NOTE: On December 30, from 4-6 p.m., Yoga/Ayurveda therapist Sandra Nicht and I will be co-presenting a workshop on Yoga Nidra and Reiki at the Catonsville Counseling and Wellness Center, Learn more about the event here – hope to see you there!
What Is Yoga Nidra?
(A guest post by Sandra Nicht, M.S. in Yoga Therapy)
Yoga Nidra means “yogic sleep” in the Sanskrit language, the original language of yoga. This isn’t the same thing as “shavasana”, the resting pose done at the end of most yoga classes but Yoga Nidra is often practiced in that pose. Yoga Nidra is a guided meditation practice often attributed to the Tantric tradition in India (Tantra being a philosophical tradition that emerged from the older Samkhya system that counts Ayurveda and Yoga as branches) and developed in modern times by the Bihar School of Yoga in India and refined and secularized by Richard Miller, PhD as the iRest (Integrative Restoration) method that has been scientifically studied for its effects on the recovering military population at Walter Reed Army Medical Hospital in Bethesda MD.

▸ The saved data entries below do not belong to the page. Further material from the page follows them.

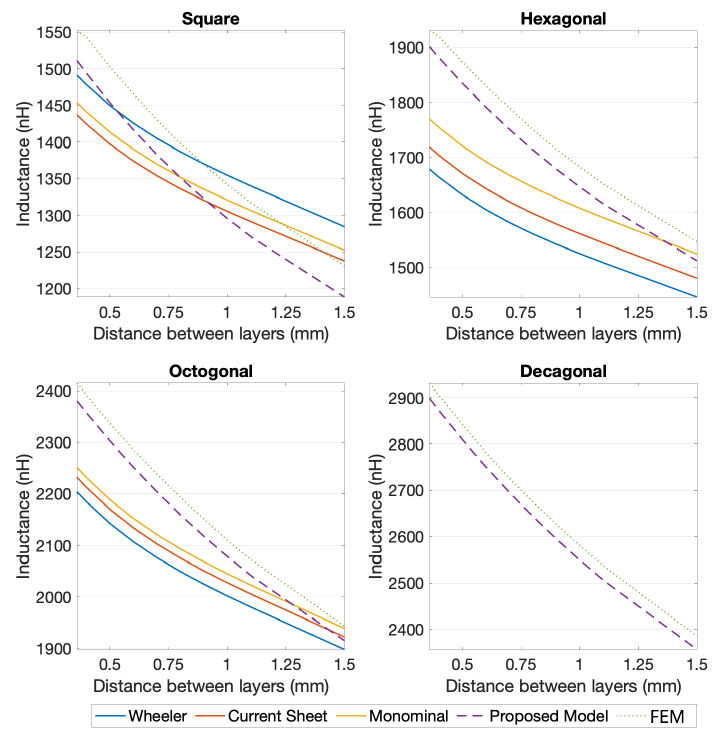
Figure 13. Comparison between several methods of inductance calculation of 2-layer coils with 10 turns, for L 0 = 1.3 mm, w = s = 0.15 mm, and for 4, 6, 8, and 10 segments per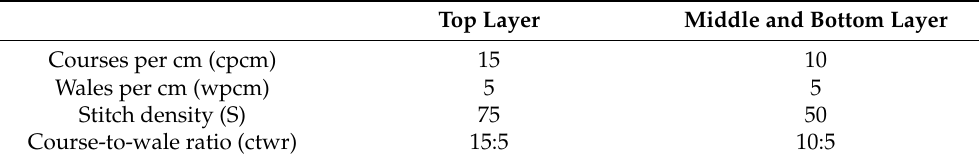
Table 2. Knitted structure parameters of the three actuator layers (common to all actuator types). Top Layer Middle and Bottom Layer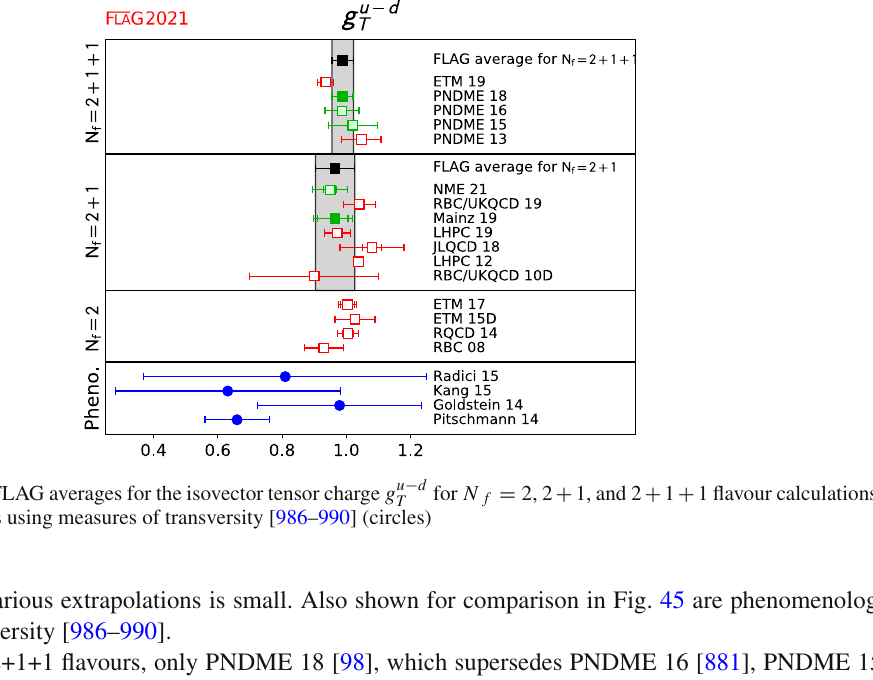
for N f = 2, 2 + 1, and 2 + 1 + 1 flavour calculations. Also shown T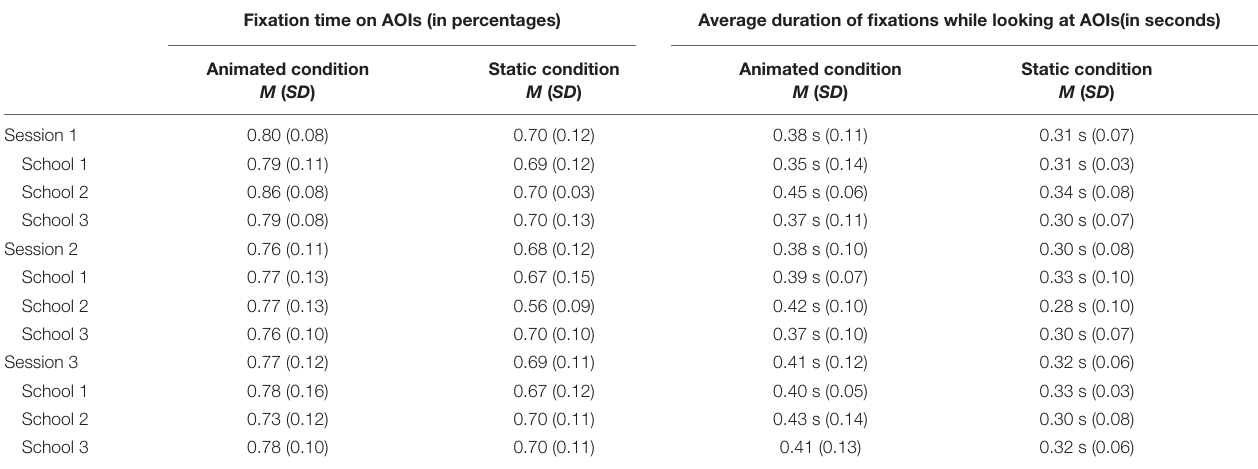
TABLE 4 | Visual attention to the salient movement depicting non-words in the animated and static condition per session. Fixation time on AOIs (in percentages) Average duration of fixations while looking at AOIs(in seconds) Animated condition M ( SD )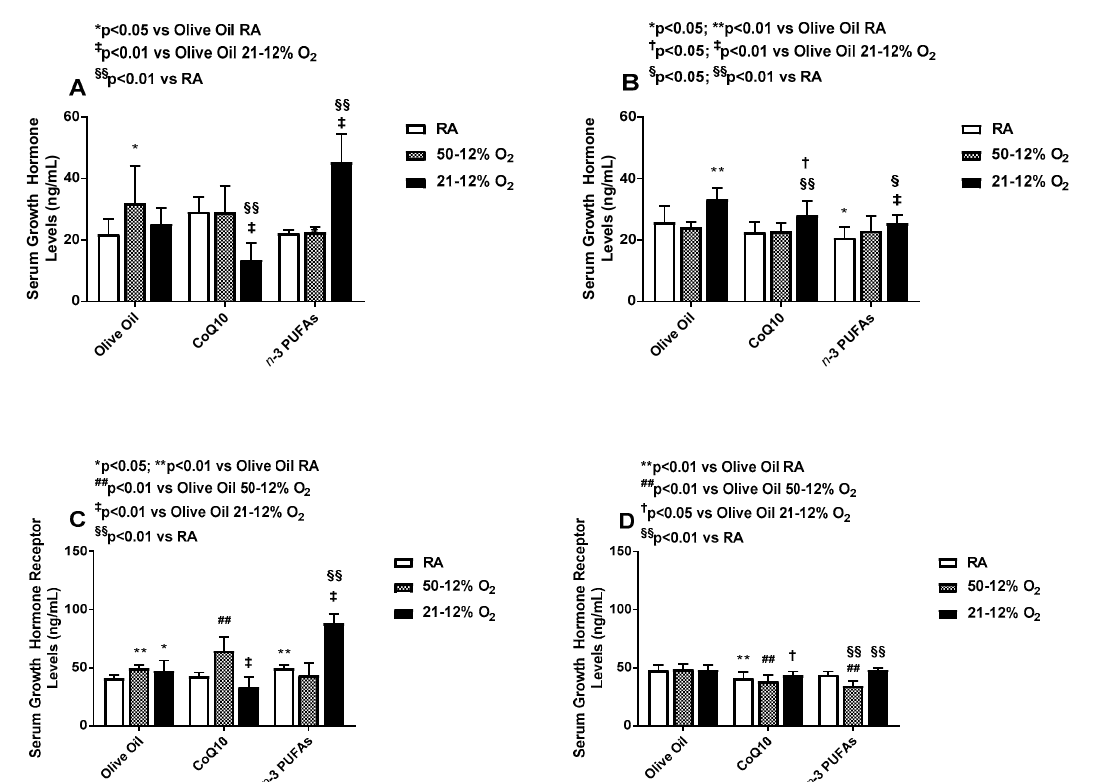
Figure 3. Effects of neonatal IH with Co-Q10 or n -3 PUFA supplementation on serum growth hormone panels ( A , B ) and growth hormone receptor panels ( C , D ) levels. Groups are as described in Figure 2. Data are expressed as mean ± SD ( n = 8 samples/group).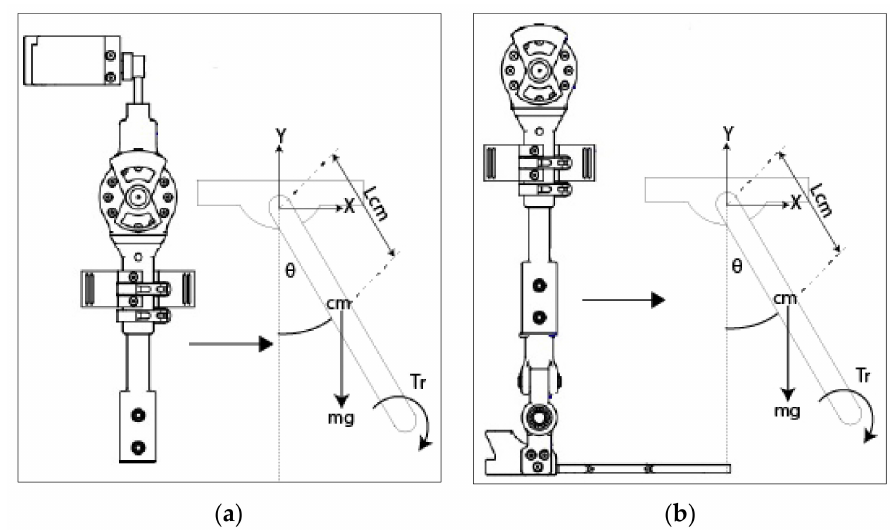
Figure 8. Diagram. ( a ) Hip Link Diagram ( b ) Knee Link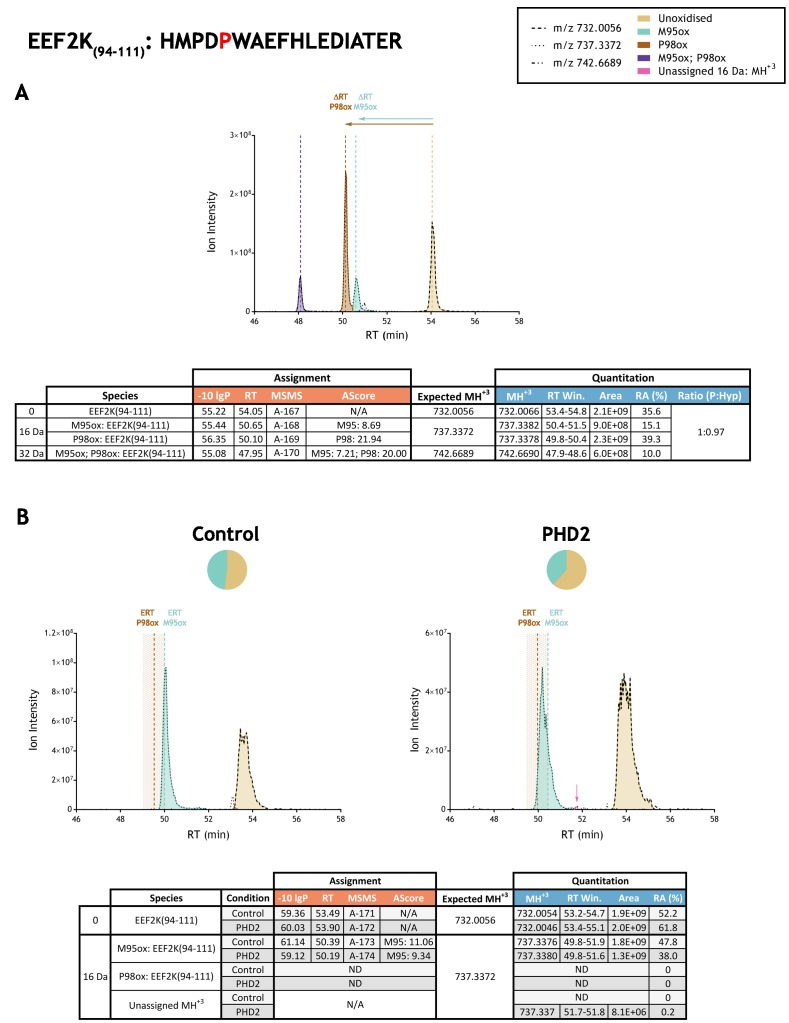
Quantitation of peptide oxidation on EEF2K(94-111) following reaction of full-length eukaryotic elongation factor 2 kinase with recombinant PHD2.XIC data presented in (A) shows ion intensity and retention time (RT) characteristics of equimolar synthetic peptide standards for unoxidised and P98ox forms of the EEF2K(94-111) peptide. MSMS assigned species are coloured (see inset) and include non-enzymatic methionine oxidation (M95ox; turquoise) which elutes close to the hydroxyproline-containing (P95ox; brown) ion. Vertical dashed lines define peak maxima used to derive ΔRT values for M95ox and P98ox. Panel (B) shows comparable XIC data for protease-digested IVTT substrate under control (left) or PHD2-reacted (right) conditions. Peaks corresponding to unoxidised and M95ox forms of EEF2K(94-111) were assigned by MSMS; P98ox was not detected. Estimated RT (ERT) values for oxidised peptides, derived from (A), are indicated by dashed vertical lines; shading applied to ERT P98ox corresponds to a 1 min RT window that partially overlaps with the elution profile of M95ox. Note, follow-up studies that employed parallel reaction monitoring of MS2 ions found no evidence for P98ox co-eluting with M95ox in IVTT-derived material (Figure 3). Peptide ions of low abundance that were compatible with oxidation but not assigned by MSMS are indicated (pink arrow). Quantitative data for observed species are presented as pie charts with XIC data. Assignment and quantitation data are tabulated below each panel, table headers are as follows: (−10lgP) significance score of leading assignment at given (RT) with ambiguity score (AScore) for PTM localisation and reference to primary MSMS data in Supplementary file 1. Quantitative data reports ion counts (Area) of observed masses (MH+3) integrated over time (RT Win.), expressed as relative abundance (RA). Data on detection efficiency for synthetic peptides (Panel A, P: Hyp) is an aggregated ratio of prolyl (P) to hydroxyprolyl (Hyp) containing species.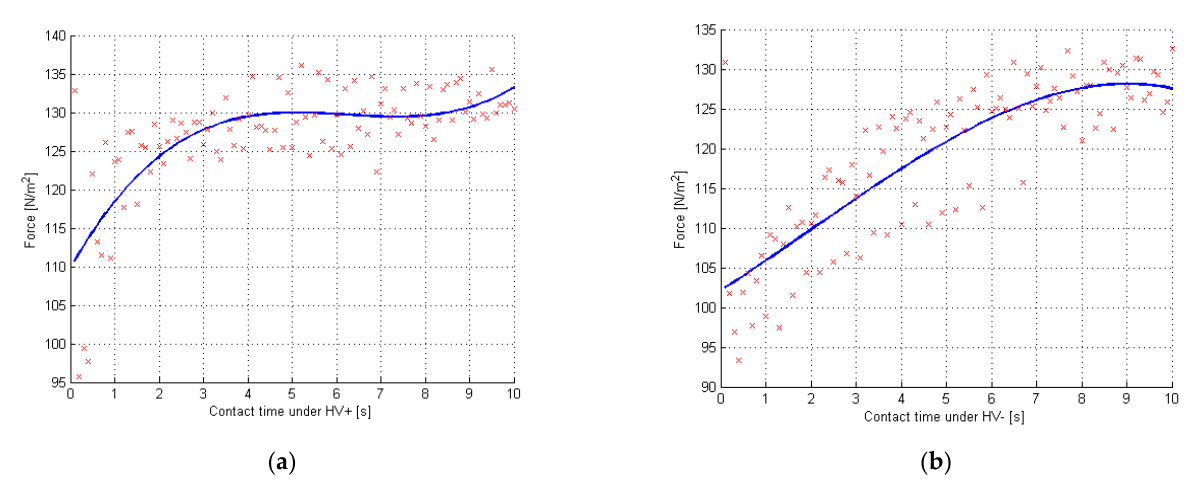
Figure 6. Charts representing the dependence of the electroadhesive force on the given polarization ( a ) HV+ and ( b ) HV − .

Participants may practice lying down (with props for comfort if necessary and available) or sitting and are given time to settle into position and steady the breath before being directed to focus the mind on various things such as a specific part of the body (left big toe, right thumb, etc) or on principles of opposites (happiness, sadness; hot, cold).
Some methods ask that focus be switched rapidly from one thing to the next, others allow for time to notice sensations as they arise while directly the observer to remain the observer and avoid attaching the mind to the sensations. The iRest method in particular delineates ten stages of practice from setting an intention to creating an inner resource or safe space within to draw on when or if difficulty arises with a particular direction, all the way to learning how to see and accept life as it is without judgement, a very powerful tool for reducing the effects of stressful situations.
You are not supposed to fall asleep during Yoga Nidra but sometimes it happens due to excessive fatigue; not to worry, though the conscious mind may clock out for a time the subconscious mind still receives the vibrations of the directions spoken and the body still gains the benefits! This make it a wonderful addition to any exercise program; rest days are needed to recover from work or intense exercise routines and adding a directed healing meditation to a rest day supercharges the body’s ability to recover and rejuvenate itself.
Even if you feel no bodily fatigue or stress, Yoga Nidra is beneficial for sharpening the mind’s ability to focus and concentrate. There are no complicated skills to master, no strength or flexibility required to participate,
ANYONE in ANY CONDITION fit or frail can benefit from Yoga Nidra!